Questions
A – List every amount in euros stated in the interview on Piano's paywall, in the order in which each appears.
B – Transcribe the part of the interview on Piano's paywall that opens with the words containing "The revenues are" and closes with "release revenue figures?".

### Text under study

It's like a cable TV model for online content. Several newspapers join Piano's payment system and put some of their content behind a single national paywall. Once you pay on any of the sites that are part of the system, you can visit other newspapers without having to pay or log in again. You are automatically a paying customer. We do analysis for publishers to find out what content they should charge for, to see what works for them, to lower the risk of running a paywall. We have 11 publishers in Slovakia and nine in Slovenia.

¤ How do you pay the publishers?
The revenues are split three ways. The first 40% goes to the publisher where the users actually made the payment. Another 30% is allocated based on where this particular user is spending his time. The remaining 30% goes to Piano for the first year, after which the figure goes down.

¤ Do you release revenue figures?
We released the results for the first month after we launched in both countries: EUR40,000 (USD49,000) in Slovakia and EUR26,000 (USD32,000) in Slovenia. At the moment the revenue per 100,000 unique users on a given website is between EUR1,000 (USD1,240) and EUR4,000 (USD4,992).

¤ How much do subscriptions cost?
You can buy weekly, monthly or a yearly subscription. It is roughly EUR4 (USD4.99) OR EUR5 (USD6.24) per month and for this flat fee you get access to all the content that we have.

¤ What challenges does Piano face?
We obviously have to prove that this will work in bigger markets. The market we're launching in next will already be much bigger than the first two. And then we have to prove it in Western Europe, in more developed markets. At the moment it's more like we have two pilot countries and now we are getting serious.

######
### Supplied data

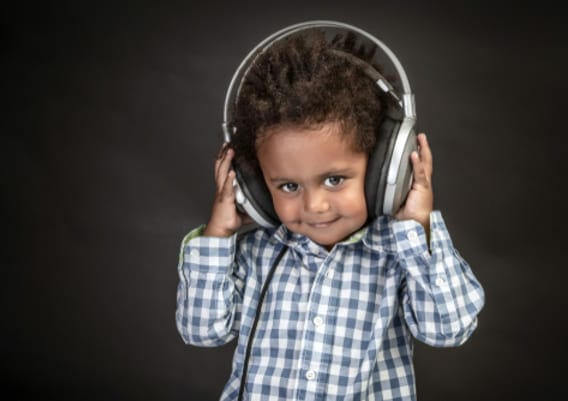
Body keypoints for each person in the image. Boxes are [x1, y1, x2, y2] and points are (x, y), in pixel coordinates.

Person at [176, 26, 484, 401]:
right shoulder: (257, 252)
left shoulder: (399, 254)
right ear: (254, 184)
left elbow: (448, 328)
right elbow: (201, 330)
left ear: (383, 171)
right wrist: (218, 236)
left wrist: (417, 226)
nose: (314, 206)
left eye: (335, 179)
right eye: (288, 186)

######

Solutions below
A – EUR40,000; EUR26,000; EUR1,000; EUR4,000; EUR4; EUR5

B –
The revenues are split three ways. The first 40% goes to the publisher where the users actually made the payment. Another 30% is allocated based on where this particular user is spending his time. The remaining 30% goes to Piano for the first year, after which the figure goes down.

¤ Do you release revenue figures?